======== Document text

From: Aaron Chang (anc327@yahoo.com)
Date: Wed May 19 2004 - 04:43:35 PDT
rev 7
5-19-04
The Big Paper
sec 1 intro
1. physical algebra: all query processing algorithms;
the complete
collection of operators and mechanisms to execute
complex expressions in a
query engine; system-specific; cost functions
logical algebra: closely related to the data model;
such the relational
algebra (like SQL); typically the same across all
systems; not directly
executable; abstracted from system
2. iterator model: implementation of all operators so
that they are
scheduled within one process; iteration of over
intermediate granules; ex:
print, scan, hash join, merge-join, sort
sec 2.1 sorting
3. all sorting algorithms use merge-sort
(interesting) - must be for
joins; quicksort cannot be used for datasets large
than available memory;
sorting algorithms on large data sets on disk use
"dividing and combining"
4. level 0 runs: in-memory quicksort or replacement
selection (fill memory
with items in a priority heap; used when db is larger
than memory spaces)
sec 2.2 hashing
5. hashing can be used an alternative to sorting; use
in-memory hash table
(fast)
bin overflow is handled by "avoidance or resolution"

================
======== Material supplied

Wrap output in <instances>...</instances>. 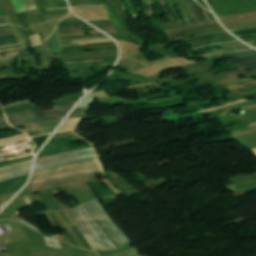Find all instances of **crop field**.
I'll use <instances>...</instances> for the list:
<instances>
[{"label":"crop field","mask_w":256,"mask_h":256,"mask_svg":"<svg viewBox=\"0 0 256 256\" xmlns=\"http://www.w3.org/2000/svg\"><path fill=\"white\" fill-rule=\"evenodd\" d=\"M70 220L79 228L92 250H109L95 229L85 219L79 208L65 212Z\"/></svg>","instance_id":"obj_4"},{"label":"crop field","mask_w":256,"mask_h":256,"mask_svg":"<svg viewBox=\"0 0 256 256\" xmlns=\"http://www.w3.org/2000/svg\"><path fill=\"white\" fill-rule=\"evenodd\" d=\"M25 138H27L26 134L22 133V134H19L17 136H14V137L1 139L0 140V145L5 144V143H9V142H13V141H17V140H21V139H25Z\"/></svg>","instance_id":"obj_17"},{"label":"crop field","mask_w":256,"mask_h":256,"mask_svg":"<svg viewBox=\"0 0 256 256\" xmlns=\"http://www.w3.org/2000/svg\"><path fill=\"white\" fill-rule=\"evenodd\" d=\"M207 2L209 3V5L214 4L212 0H207Z\"/></svg>","instance_id":"obj_51"},{"label":"crop field","mask_w":256,"mask_h":256,"mask_svg":"<svg viewBox=\"0 0 256 256\" xmlns=\"http://www.w3.org/2000/svg\"><path fill=\"white\" fill-rule=\"evenodd\" d=\"M97 35H104V34H97ZM90 36H96V35H89V36H87V35H82V36H74V37H90ZM70 38H72V37H70ZM60 39H68V37H62V38H60Z\"/></svg>","instance_id":"obj_37"},{"label":"crop field","mask_w":256,"mask_h":256,"mask_svg":"<svg viewBox=\"0 0 256 256\" xmlns=\"http://www.w3.org/2000/svg\"><path fill=\"white\" fill-rule=\"evenodd\" d=\"M7 21H3V22H0V23H6Z\"/></svg>","instance_id":"obj_64"},{"label":"crop field","mask_w":256,"mask_h":256,"mask_svg":"<svg viewBox=\"0 0 256 256\" xmlns=\"http://www.w3.org/2000/svg\"><path fill=\"white\" fill-rule=\"evenodd\" d=\"M253 125H256V124H253ZM253 125H251V126H253ZM253 127H255V126H253ZM249 128H252V127L246 126V127L241 128V129L231 130V133H236V132L243 131V130H246V129H249Z\"/></svg>","instance_id":"obj_32"},{"label":"crop field","mask_w":256,"mask_h":256,"mask_svg":"<svg viewBox=\"0 0 256 256\" xmlns=\"http://www.w3.org/2000/svg\"><path fill=\"white\" fill-rule=\"evenodd\" d=\"M107 39H110V38H105V39H92V40H107ZM79 41H88V40H78V41H73V42H79Z\"/></svg>","instance_id":"obj_46"},{"label":"crop field","mask_w":256,"mask_h":256,"mask_svg":"<svg viewBox=\"0 0 256 256\" xmlns=\"http://www.w3.org/2000/svg\"><path fill=\"white\" fill-rule=\"evenodd\" d=\"M253 46H255V47H256V45H253Z\"/></svg>","instance_id":"obj_69"},{"label":"crop field","mask_w":256,"mask_h":256,"mask_svg":"<svg viewBox=\"0 0 256 256\" xmlns=\"http://www.w3.org/2000/svg\"><path fill=\"white\" fill-rule=\"evenodd\" d=\"M12 64V63H11ZM8 65H10V64H7V65H1L0 67H3V66H8Z\"/></svg>","instance_id":"obj_58"},{"label":"crop field","mask_w":256,"mask_h":256,"mask_svg":"<svg viewBox=\"0 0 256 256\" xmlns=\"http://www.w3.org/2000/svg\"><path fill=\"white\" fill-rule=\"evenodd\" d=\"M8 24V23H7ZM7 24H0V26L7 25Z\"/></svg>","instance_id":"obj_62"},{"label":"crop field","mask_w":256,"mask_h":256,"mask_svg":"<svg viewBox=\"0 0 256 256\" xmlns=\"http://www.w3.org/2000/svg\"><path fill=\"white\" fill-rule=\"evenodd\" d=\"M33 37H34V43H35V45H38L39 43H41V41H40V38H39V35L37 34V35H33Z\"/></svg>","instance_id":"obj_35"},{"label":"crop field","mask_w":256,"mask_h":256,"mask_svg":"<svg viewBox=\"0 0 256 256\" xmlns=\"http://www.w3.org/2000/svg\"><path fill=\"white\" fill-rule=\"evenodd\" d=\"M68 154H72V155L58 157V156L68 155ZM93 154H96V152H95L94 148L92 147V148H86V149H79V150H75V151H71V152L54 154V155H50V156L43 157V158H38L35 161V169L40 168V167H45V166H50V165H55V164H60V163H64V162L87 158Z\"/></svg>","instance_id":"obj_5"},{"label":"crop field","mask_w":256,"mask_h":256,"mask_svg":"<svg viewBox=\"0 0 256 256\" xmlns=\"http://www.w3.org/2000/svg\"><path fill=\"white\" fill-rule=\"evenodd\" d=\"M254 73H256V71L237 72V73L229 74V76L232 77V76H236V75H239V74H254Z\"/></svg>","instance_id":"obj_30"},{"label":"crop field","mask_w":256,"mask_h":256,"mask_svg":"<svg viewBox=\"0 0 256 256\" xmlns=\"http://www.w3.org/2000/svg\"><path fill=\"white\" fill-rule=\"evenodd\" d=\"M51 42V51H39L42 53H48V54H59V40L56 34V30L53 33L51 37H49Z\"/></svg>","instance_id":"obj_12"},{"label":"crop field","mask_w":256,"mask_h":256,"mask_svg":"<svg viewBox=\"0 0 256 256\" xmlns=\"http://www.w3.org/2000/svg\"><path fill=\"white\" fill-rule=\"evenodd\" d=\"M12 60H14V59H12ZM6 61H9V60H6ZM0 62H5V61H0Z\"/></svg>","instance_id":"obj_65"},{"label":"crop field","mask_w":256,"mask_h":256,"mask_svg":"<svg viewBox=\"0 0 256 256\" xmlns=\"http://www.w3.org/2000/svg\"><path fill=\"white\" fill-rule=\"evenodd\" d=\"M2 55H4V54H2Z\"/></svg>","instance_id":"obj_70"},{"label":"crop field","mask_w":256,"mask_h":256,"mask_svg":"<svg viewBox=\"0 0 256 256\" xmlns=\"http://www.w3.org/2000/svg\"><path fill=\"white\" fill-rule=\"evenodd\" d=\"M7 29H10V28H6V29H0V30H7Z\"/></svg>","instance_id":"obj_63"},{"label":"crop field","mask_w":256,"mask_h":256,"mask_svg":"<svg viewBox=\"0 0 256 256\" xmlns=\"http://www.w3.org/2000/svg\"><path fill=\"white\" fill-rule=\"evenodd\" d=\"M85 22H78V23H65V24H58V26L61 25H69V24H84Z\"/></svg>","instance_id":"obj_43"},{"label":"crop field","mask_w":256,"mask_h":256,"mask_svg":"<svg viewBox=\"0 0 256 256\" xmlns=\"http://www.w3.org/2000/svg\"><path fill=\"white\" fill-rule=\"evenodd\" d=\"M251 55H256V51L251 50V51H245V52H239V53H233V54H224V55L213 57L211 59H207L204 62L193 63L189 66H185V68L193 69V68L201 67V66L216 62V61L224 59V58H229L231 56L242 57V56H251Z\"/></svg>","instance_id":"obj_6"},{"label":"crop field","mask_w":256,"mask_h":256,"mask_svg":"<svg viewBox=\"0 0 256 256\" xmlns=\"http://www.w3.org/2000/svg\"><path fill=\"white\" fill-rule=\"evenodd\" d=\"M59 123L60 122L50 123V124H46V125H42L34 128L24 129V131L29 135V137H32V136L53 131Z\"/></svg>","instance_id":"obj_8"},{"label":"crop field","mask_w":256,"mask_h":256,"mask_svg":"<svg viewBox=\"0 0 256 256\" xmlns=\"http://www.w3.org/2000/svg\"><path fill=\"white\" fill-rule=\"evenodd\" d=\"M20 28H21V30H22V32H23V34H24V36H26V38H27V40H28V45H31V43H30V39H29V37H28V35H27L26 31H25L22 27H20Z\"/></svg>","instance_id":"obj_38"},{"label":"crop field","mask_w":256,"mask_h":256,"mask_svg":"<svg viewBox=\"0 0 256 256\" xmlns=\"http://www.w3.org/2000/svg\"><path fill=\"white\" fill-rule=\"evenodd\" d=\"M8 127H11V126L7 123L5 116L0 117V129H4Z\"/></svg>","instance_id":"obj_23"},{"label":"crop field","mask_w":256,"mask_h":256,"mask_svg":"<svg viewBox=\"0 0 256 256\" xmlns=\"http://www.w3.org/2000/svg\"><path fill=\"white\" fill-rule=\"evenodd\" d=\"M252 96H256V93L251 94Z\"/></svg>","instance_id":"obj_60"},{"label":"crop field","mask_w":256,"mask_h":256,"mask_svg":"<svg viewBox=\"0 0 256 256\" xmlns=\"http://www.w3.org/2000/svg\"><path fill=\"white\" fill-rule=\"evenodd\" d=\"M28 173H30V171L24 172V173H20V174H16V175H12V176H8V177H4V178L0 179V182L4 181V180H9V179L17 178V177H20V176H24V175H26Z\"/></svg>","instance_id":"obj_24"},{"label":"crop field","mask_w":256,"mask_h":256,"mask_svg":"<svg viewBox=\"0 0 256 256\" xmlns=\"http://www.w3.org/2000/svg\"><path fill=\"white\" fill-rule=\"evenodd\" d=\"M94 61H102V60H94ZM79 62H92V61H79ZM79 62H68L66 64H70V63H79Z\"/></svg>","instance_id":"obj_47"},{"label":"crop field","mask_w":256,"mask_h":256,"mask_svg":"<svg viewBox=\"0 0 256 256\" xmlns=\"http://www.w3.org/2000/svg\"><path fill=\"white\" fill-rule=\"evenodd\" d=\"M44 256H47V255H44ZM89 256H98V255H89Z\"/></svg>","instance_id":"obj_59"},{"label":"crop field","mask_w":256,"mask_h":256,"mask_svg":"<svg viewBox=\"0 0 256 256\" xmlns=\"http://www.w3.org/2000/svg\"><path fill=\"white\" fill-rule=\"evenodd\" d=\"M255 32H256V30L255 31H246V32H236L234 34L235 35H240V34L255 33Z\"/></svg>","instance_id":"obj_41"},{"label":"crop field","mask_w":256,"mask_h":256,"mask_svg":"<svg viewBox=\"0 0 256 256\" xmlns=\"http://www.w3.org/2000/svg\"><path fill=\"white\" fill-rule=\"evenodd\" d=\"M21 222H23L25 225H27V226L33 228L34 230L38 231L39 233H41L40 229L36 228L35 226H33L32 224L28 223L27 221L23 220Z\"/></svg>","instance_id":"obj_31"},{"label":"crop field","mask_w":256,"mask_h":256,"mask_svg":"<svg viewBox=\"0 0 256 256\" xmlns=\"http://www.w3.org/2000/svg\"><path fill=\"white\" fill-rule=\"evenodd\" d=\"M2 20H6V19H2ZM2 20H0V21H2Z\"/></svg>","instance_id":"obj_68"},{"label":"crop field","mask_w":256,"mask_h":256,"mask_svg":"<svg viewBox=\"0 0 256 256\" xmlns=\"http://www.w3.org/2000/svg\"><path fill=\"white\" fill-rule=\"evenodd\" d=\"M8 31H11V30H8ZM8 31H2V32H8Z\"/></svg>","instance_id":"obj_66"},{"label":"crop field","mask_w":256,"mask_h":256,"mask_svg":"<svg viewBox=\"0 0 256 256\" xmlns=\"http://www.w3.org/2000/svg\"><path fill=\"white\" fill-rule=\"evenodd\" d=\"M97 206V208L100 210V212L102 213V215L105 217V219L107 220L108 224L118 233V235L125 241H124L115 233V231L107 224V222L105 221V219L101 216L100 212L98 211V209L95 207V205ZM95 210L96 214L98 215V217L102 220V222L106 225V227L111 231V233L123 244V246L115 239V237L109 232V230L103 225V223L100 221V219L96 216V214L93 212V210L90 208V206ZM82 207H80V209L82 210V212L84 213L86 219L91 223V225L96 229L97 233L99 234V236L106 242V244L108 245V247L110 248V250H116V249H120L123 247H126L128 245H131V243L126 239V237L121 233V231L113 224V222L107 217V215L104 213V211L102 210V208L100 207V205L98 204L97 201L95 202H90ZM98 223V225L104 230V232L108 235V237L111 239V241L114 243V245L117 247H115L112 242L109 240V238L106 236V234L101 230V228L94 222V220Z\"/></svg>","instance_id":"obj_2"},{"label":"crop field","mask_w":256,"mask_h":256,"mask_svg":"<svg viewBox=\"0 0 256 256\" xmlns=\"http://www.w3.org/2000/svg\"><path fill=\"white\" fill-rule=\"evenodd\" d=\"M99 161H90L81 164L71 165L59 169L33 174L32 180L26 188L36 187L44 184L54 183L63 179L74 178L96 172H101ZM25 188V189H26Z\"/></svg>","instance_id":"obj_1"},{"label":"crop field","mask_w":256,"mask_h":256,"mask_svg":"<svg viewBox=\"0 0 256 256\" xmlns=\"http://www.w3.org/2000/svg\"><path fill=\"white\" fill-rule=\"evenodd\" d=\"M184 2H185V5H186V8H187V11H188V13H189L190 19H191L192 22L194 23V20H193V18H192V14H191V12H190V10H189V8H188V5H187L186 0H184Z\"/></svg>","instance_id":"obj_39"},{"label":"crop field","mask_w":256,"mask_h":256,"mask_svg":"<svg viewBox=\"0 0 256 256\" xmlns=\"http://www.w3.org/2000/svg\"><path fill=\"white\" fill-rule=\"evenodd\" d=\"M31 169V161L10 165V166H4L0 167V178L3 176L27 171Z\"/></svg>","instance_id":"obj_7"},{"label":"crop field","mask_w":256,"mask_h":256,"mask_svg":"<svg viewBox=\"0 0 256 256\" xmlns=\"http://www.w3.org/2000/svg\"><path fill=\"white\" fill-rule=\"evenodd\" d=\"M108 64H114V63H105L102 65H108ZM86 66H100V65H85V66H73V67H86ZM66 68H71V67H66Z\"/></svg>","instance_id":"obj_42"},{"label":"crop field","mask_w":256,"mask_h":256,"mask_svg":"<svg viewBox=\"0 0 256 256\" xmlns=\"http://www.w3.org/2000/svg\"><path fill=\"white\" fill-rule=\"evenodd\" d=\"M109 57H117V55L108 56V57H97V58H109ZM97 58H90V59H97ZM90 59H75V60H66V61H79V60H90ZM66 61H63V62H66Z\"/></svg>","instance_id":"obj_33"},{"label":"crop field","mask_w":256,"mask_h":256,"mask_svg":"<svg viewBox=\"0 0 256 256\" xmlns=\"http://www.w3.org/2000/svg\"><path fill=\"white\" fill-rule=\"evenodd\" d=\"M99 256H140L139 252L136 248L131 249L129 251L119 253V254H114V255H99Z\"/></svg>","instance_id":"obj_18"},{"label":"crop field","mask_w":256,"mask_h":256,"mask_svg":"<svg viewBox=\"0 0 256 256\" xmlns=\"http://www.w3.org/2000/svg\"><path fill=\"white\" fill-rule=\"evenodd\" d=\"M253 103H256V101H246V102H243L242 104L249 105V104H253Z\"/></svg>","instance_id":"obj_44"},{"label":"crop field","mask_w":256,"mask_h":256,"mask_svg":"<svg viewBox=\"0 0 256 256\" xmlns=\"http://www.w3.org/2000/svg\"><path fill=\"white\" fill-rule=\"evenodd\" d=\"M113 40H107V41H90V42H81L79 45H84V44H91V43H99V42H109Z\"/></svg>","instance_id":"obj_34"},{"label":"crop field","mask_w":256,"mask_h":256,"mask_svg":"<svg viewBox=\"0 0 256 256\" xmlns=\"http://www.w3.org/2000/svg\"><path fill=\"white\" fill-rule=\"evenodd\" d=\"M81 118H82V117H81ZM81 118H77V119H72V120L66 121V122L59 128L58 131H62V130H65V129L74 128L75 125L77 124V122H78Z\"/></svg>","instance_id":"obj_16"},{"label":"crop field","mask_w":256,"mask_h":256,"mask_svg":"<svg viewBox=\"0 0 256 256\" xmlns=\"http://www.w3.org/2000/svg\"><path fill=\"white\" fill-rule=\"evenodd\" d=\"M254 79L253 78H249V79H243V80H237V81H234V82H231V83H228V84H224L226 87L230 86V85H233V84H236V83H240V82H243V81H253Z\"/></svg>","instance_id":"obj_29"},{"label":"crop field","mask_w":256,"mask_h":256,"mask_svg":"<svg viewBox=\"0 0 256 256\" xmlns=\"http://www.w3.org/2000/svg\"><path fill=\"white\" fill-rule=\"evenodd\" d=\"M228 36H231V35L230 34H224V35L209 36V37H204V38H201V39L193 40V41H190V42H186V44L190 45V44H193V43H196L198 41H201V40H204V39H208V38L228 37Z\"/></svg>","instance_id":"obj_21"},{"label":"crop field","mask_w":256,"mask_h":256,"mask_svg":"<svg viewBox=\"0 0 256 256\" xmlns=\"http://www.w3.org/2000/svg\"><path fill=\"white\" fill-rule=\"evenodd\" d=\"M15 27H16V29H17V31H18L20 37H21V41H22L23 47L26 46V45H27V40H26V38H24V36H23L22 32L20 31V29L18 28V26H15Z\"/></svg>","instance_id":"obj_27"},{"label":"crop field","mask_w":256,"mask_h":256,"mask_svg":"<svg viewBox=\"0 0 256 256\" xmlns=\"http://www.w3.org/2000/svg\"><path fill=\"white\" fill-rule=\"evenodd\" d=\"M252 151L255 153V155H256V149H252Z\"/></svg>","instance_id":"obj_56"},{"label":"crop field","mask_w":256,"mask_h":256,"mask_svg":"<svg viewBox=\"0 0 256 256\" xmlns=\"http://www.w3.org/2000/svg\"><path fill=\"white\" fill-rule=\"evenodd\" d=\"M108 21H112V20H107V21H96V22H90V23H100V22H108Z\"/></svg>","instance_id":"obj_49"},{"label":"crop field","mask_w":256,"mask_h":256,"mask_svg":"<svg viewBox=\"0 0 256 256\" xmlns=\"http://www.w3.org/2000/svg\"><path fill=\"white\" fill-rule=\"evenodd\" d=\"M252 48L248 47V46H241V47H230V48H224V49H220L211 53H205V54H201L200 56H204V57H212V56H216L225 52H235V51H243V50H251Z\"/></svg>","instance_id":"obj_10"},{"label":"crop field","mask_w":256,"mask_h":256,"mask_svg":"<svg viewBox=\"0 0 256 256\" xmlns=\"http://www.w3.org/2000/svg\"><path fill=\"white\" fill-rule=\"evenodd\" d=\"M12 35H14V34H10V35H4V36H0V37H6V36H12Z\"/></svg>","instance_id":"obj_54"},{"label":"crop field","mask_w":256,"mask_h":256,"mask_svg":"<svg viewBox=\"0 0 256 256\" xmlns=\"http://www.w3.org/2000/svg\"><path fill=\"white\" fill-rule=\"evenodd\" d=\"M239 106H242V104H241V103H239V104L234 105V106H231V107L223 108V110H224V112H225V111H228V110H231V109L237 108V107H239Z\"/></svg>","instance_id":"obj_36"},{"label":"crop field","mask_w":256,"mask_h":256,"mask_svg":"<svg viewBox=\"0 0 256 256\" xmlns=\"http://www.w3.org/2000/svg\"><path fill=\"white\" fill-rule=\"evenodd\" d=\"M250 62H256V56L252 57H244V58H234L232 60H229V64H240V63H250Z\"/></svg>","instance_id":"obj_14"},{"label":"crop field","mask_w":256,"mask_h":256,"mask_svg":"<svg viewBox=\"0 0 256 256\" xmlns=\"http://www.w3.org/2000/svg\"><path fill=\"white\" fill-rule=\"evenodd\" d=\"M26 10L37 9L34 0H23Z\"/></svg>","instance_id":"obj_20"},{"label":"crop field","mask_w":256,"mask_h":256,"mask_svg":"<svg viewBox=\"0 0 256 256\" xmlns=\"http://www.w3.org/2000/svg\"><path fill=\"white\" fill-rule=\"evenodd\" d=\"M161 3H162V6H163V8H164V10H165V12H166V14H167V16L170 18V20L172 21L173 25H175V23H174V21H173L171 15H170V13L168 12V10H167V8H166V5H165L164 0H161Z\"/></svg>","instance_id":"obj_28"},{"label":"crop field","mask_w":256,"mask_h":256,"mask_svg":"<svg viewBox=\"0 0 256 256\" xmlns=\"http://www.w3.org/2000/svg\"><path fill=\"white\" fill-rule=\"evenodd\" d=\"M89 106L87 107H79V108H75V110L72 112L71 115H74V114H82V113H86L87 110H88Z\"/></svg>","instance_id":"obj_22"},{"label":"crop field","mask_w":256,"mask_h":256,"mask_svg":"<svg viewBox=\"0 0 256 256\" xmlns=\"http://www.w3.org/2000/svg\"><path fill=\"white\" fill-rule=\"evenodd\" d=\"M193 5H194V9H195V12H196V14L198 16L199 21L200 22L201 21H205L206 18H205V15L203 13L202 8L198 4H193Z\"/></svg>","instance_id":"obj_19"},{"label":"crop field","mask_w":256,"mask_h":256,"mask_svg":"<svg viewBox=\"0 0 256 256\" xmlns=\"http://www.w3.org/2000/svg\"><path fill=\"white\" fill-rule=\"evenodd\" d=\"M16 38H13V39H9V40H0V42H3V41H10V40H15Z\"/></svg>","instance_id":"obj_52"},{"label":"crop field","mask_w":256,"mask_h":256,"mask_svg":"<svg viewBox=\"0 0 256 256\" xmlns=\"http://www.w3.org/2000/svg\"><path fill=\"white\" fill-rule=\"evenodd\" d=\"M16 43H18V42H16ZM11 44H14V43H11ZM2 45H7V44H2ZM1 46V45H0Z\"/></svg>","instance_id":"obj_61"},{"label":"crop field","mask_w":256,"mask_h":256,"mask_svg":"<svg viewBox=\"0 0 256 256\" xmlns=\"http://www.w3.org/2000/svg\"><path fill=\"white\" fill-rule=\"evenodd\" d=\"M106 36H97V37H91V38H73V39H70V40H78V39H92V38H104Z\"/></svg>","instance_id":"obj_40"},{"label":"crop field","mask_w":256,"mask_h":256,"mask_svg":"<svg viewBox=\"0 0 256 256\" xmlns=\"http://www.w3.org/2000/svg\"><path fill=\"white\" fill-rule=\"evenodd\" d=\"M13 37H15V36H12V37H8V38H13ZM0 39H7V38H0Z\"/></svg>","instance_id":"obj_57"},{"label":"crop field","mask_w":256,"mask_h":256,"mask_svg":"<svg viewBox=\"0 0 256 256\" xmlns=\"http://www.w3.org/2000/svg\"><path fill=\"white\" fill-rule=\"evenodd\" d=\"M218 26H220L219 23L213 24V25L199 26V27L192 28V29L185 30V31H181V32L167 34V36L169 38L178 37V36H182V35H185V34H188V33H191V32H195V31H198V30H202V29H206V28H212V27H218Z\"/></svg>","instance_id":"obj_11"},{"label":"crop field","mask_w":256,"mask_h":256,"mask_svg":"<svg viewBox=\"0 0 256 256\" xmlns=\"http://www.w3.org/2000/svg\"><path fill=\"white\" fill-rule=\"evenodd\" d=\"M0 14H4L1 4H0Z\"/></svg>","instance_id":"obj_50"},{"label":"crop field","mask_w":256,"mask_h":256,"mask_svg":"<svg viewBox=\"0 0 256 256\" xmlns=\"http://www.w3.org/2000/svg\"><path fill=\"white\" fill-rule=\"evenodd\" d=\"M58 2H60V1H64V0H57Z\"/></svg>","instance_id":"obj_67"},{"label":"crop field","mask_w":256,"mask_h":256,"mask_svg":"<svg viewBox=\"0 0 256 256\" xmlns=\"http://www.w3.org/2000/svg\"><path fill=\"white\" fill-rule=\"evenodd\" d=\"M95 159H97V156L93 157V158L84 159V160H79V161L64 163V164H60V165H55V166L36 169L35 172H39V171H43V170H47V169H51V168H56V167H61V166H65V165H70V164H74V163L84 162V161H88V160H95Z\"/></svg>","instance_id":"obj_15"},{"label":"crop field","mask_w":256,"mask_h":256,"mask_svg":"<svg viewBox=\"0 0 256 256\" xmlns=\"http://www.w3.org/2000/svg\"><path fill=\"white\" fill-rule=\"evenodd\" d=\"M113 26H114L113 24H110V25H102V26H97V27L103 31H107V30L115 29Z\"/></svg>","instance_id":"obj_26"},{"label":"crop field","mask_w":256,"mask_h":256,"mask_svg":"<svg viewBox=\"0 0 256 256\" xmlns=\"http://www.w3.org/2000/svg\"><path fill=\"white\" fill-rule=\"evenodd\" d=\"M187 1H188V4H189V7H190V9H191V12H192V14H193V16H194V18H195L196 23H195V24H191V25L186 26V27L179 28V29H177V30H171V31H165V32H167V33L176 32V31H181V30H185V29H188V28H192V27H195V26H198V25L212 24V23H216V22H217L216 19L211 20L210 17H209V15H208L207 10H205V9L203 8L204 13H205V15H206L208 21L199 23V21H198V19H197V17H196V14H195V12H194V9H193V7H192L191 1H190V0H187Z\"/></svg>","instance_id":"obj_9"},{"label":"crop field","mask_w":256,"mask_h":256,"mask_svg":"<svg viewBox=\"0 0 256 256\" xmlns=\"http://www.w3.org/2000/svg\"><path fill=\"white\" fill-rule=\"evenodd\" d=\"M250 93L256 92V89L249 90Z\"/></svg>","instance_id":"obj_53"},{"label":"crop field","mask_w":256,"mask_h":256,"mask_svg":"<svg viewBox=\"0 0 256 256\" xmlns=\"http://www.w3.org/2000/svg\"><path fill=\"white\" fill-rule=\"evenodd\" d=\"M77 101L65 102L54 106V110L43 112L40 108L7 115L11 125L18 127L29 123L46 121L65 116Z\"/></svg>","instance_id":"obj_3"},{"label":"crop field","mask_w":256,"mask_h":256,"mask_svg":"<svg viewBox=\"0 0 256 256\" xmlns=\"http://www.w3.org/2000/svg\"><path fill=\"white\" fill-rule=\"evenodd\" d=\"M237 67H241L240 69L236 70V71H244V70H253L256 69V63H251V64H243V65H236ZM236 71H227V72H221V73H217V74H213V75H209L210 77L214 78L216 76H220V75H224V74H228V73H232V72H236Z\"/></svg>","instance_id":"obj_13"},{"label":"crop field","mask_w":256,"mask_h":256,"mask_svg":"<svg viewBox=\"0 0 256 256\" xmlns=\"http://www.w3.org/2000/svg\"><path fill=\"white\" fill-rule=\"evenodd\" d=\"M15 51H18V50H15ZM8 52H14V51H8ZM8 52H1V53H8ZM1 53H0V54H1Z\"/></svg>","instance_id":"obj_55"},{"label":"crop field","mask_w":256,"mask_h":256,"mask_svg":"<svg viewBox=\"0 0 256 256\" xmlns=\"http://www.w3.org/2000/svg\"><path fill=\"white\" fill-rule=\"evenodd\" d=\"M114 48H117V47H114ZM114 48H101V49H114ZM87 50H99V49H87ZM87 50H80V51H87ZM80 51H77V52H80Z\"/></svg>","instance_id":"obj_45"},{"label":"crop field","mask_w":256,"mask_h":256,"mask_svg":"<svg viewBox=\"0 0 256 256\" xmlns=\"http://www.w3.org/2000/svg\"><path fill=\"white\" fill-rule=\"evenodd\" d=\"M107 44H115V43H101V44H93V45H90V46H94V45H107Z\"/></svg>","instance_id":"obj_48"},{"label":"crop field","mask_w":256,"mask_h":256,"mask_svg":"<svg viewBox=\"0 0 256 256\" xmlns=\"http://www.w3.org/2000/svg\"><path fill=\"white\" fill-rule=\"evenodd\" d=\"M87 21H95V20H106L110 19V16H103V17H89V18H84Z\"/></svg>","instance_id":"obj_25"}]
</instances>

================

_Set tasks_.
A) Answer these from the query processing notes:
(i) Which operators are listed as examples under the iterator model?
(ii) According to the notes, when can quicksort not be used?
(iii) How is bin overflow handled in hashing?
B) List every operator the query processing notes give as an example of the iterator model.
C) Summarize the query processing notes in two sentences.

_The replies_.
A)
(i) Print, scan, hash join, merge-join and sort.
(ii) For datasets larger than available memory.
(iii) By "avoidance or resolution."

B)
- print
- scan
- hash join
- merge-join
- sort

C) The notes contrast a physical algebra, the system-specific query processing algorithms with cost functions, with a logical algebra tied to the data model, such as relational algebra, which is not directly executable. They also describe an iterator model that schedules all operators within one process, state that sorting large data sets on disk uses merge-sort with level 0 runs from in-memory quicksort or replacement selection, and note that hashing with an in-memory hash table can be an alternative to sorting.